2. Use the identity for \(\tan(A + B)\):

\(\tan(\alpha + \beta) = \frac{\tan \alpha + \tan \beta}{1 - \tan \alpha \tan \beta} = 3\)

3. Substitute \(\tan \alpha = 2 \tan \beta\) into the equation:

\(\frac{2 \tan \beta + \tan \beta}{1 - 2 \tan^2 \beta} = 3\)

4. Simplify to get:

\(\frac{3 \tan \beta}{1 - 2 \tan^2 \beta} = 3\)

5. Solve for \(\tan \beta\):

\(3 \tan \beta = 3 - 6 \tan^2 \beta\)

\(6 \tan^2 \beta + 3 \tan \beta - 3 = 0\)

6. Divide by 3:

\(2 \tan^2 \beta + \tan \beta - 1 = 0\)

7. Solve the quadratic equation:

\(\tan \beta = \frac{-1 \pm \sqrt{1 + 8}}{4} = \frac{-1 \pm 3}{4}\)
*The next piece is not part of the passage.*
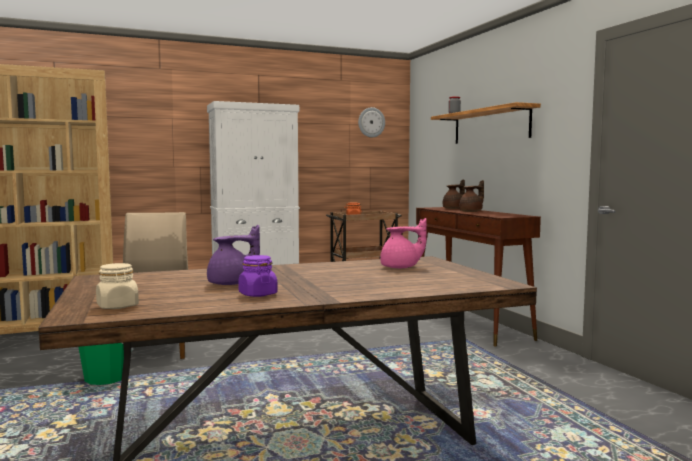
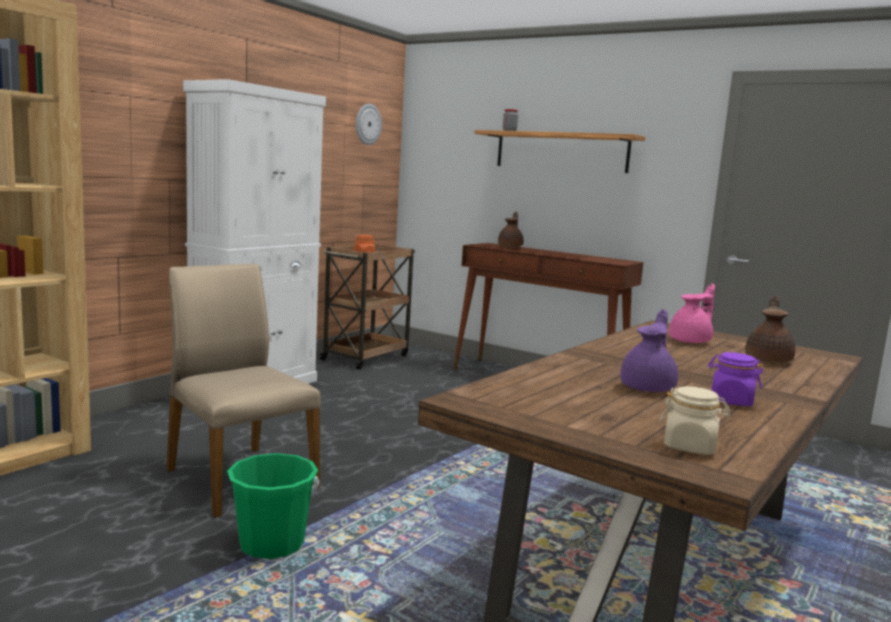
camera: 35 degrees left, 5 degrees up
(471, 211) = (553, 253): brown teapot -> brown teapot (768, 360)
8. Solutions are \(\tan \beta = \frac{1}{2}\) or \(\tan \beta = -1\).

9. For \(\tan \beta = \frac{1}{2}\), \(\beta = 26.6^\circ\) and \(\tan \alpha = 1\), \(\alpha = 45^\circ\).

10. For \(\tan \beta = -1\), \(\beta = 135^\circ\) and \(\tan \alpha = -2\), \(\alpha = 116.6^\circ\).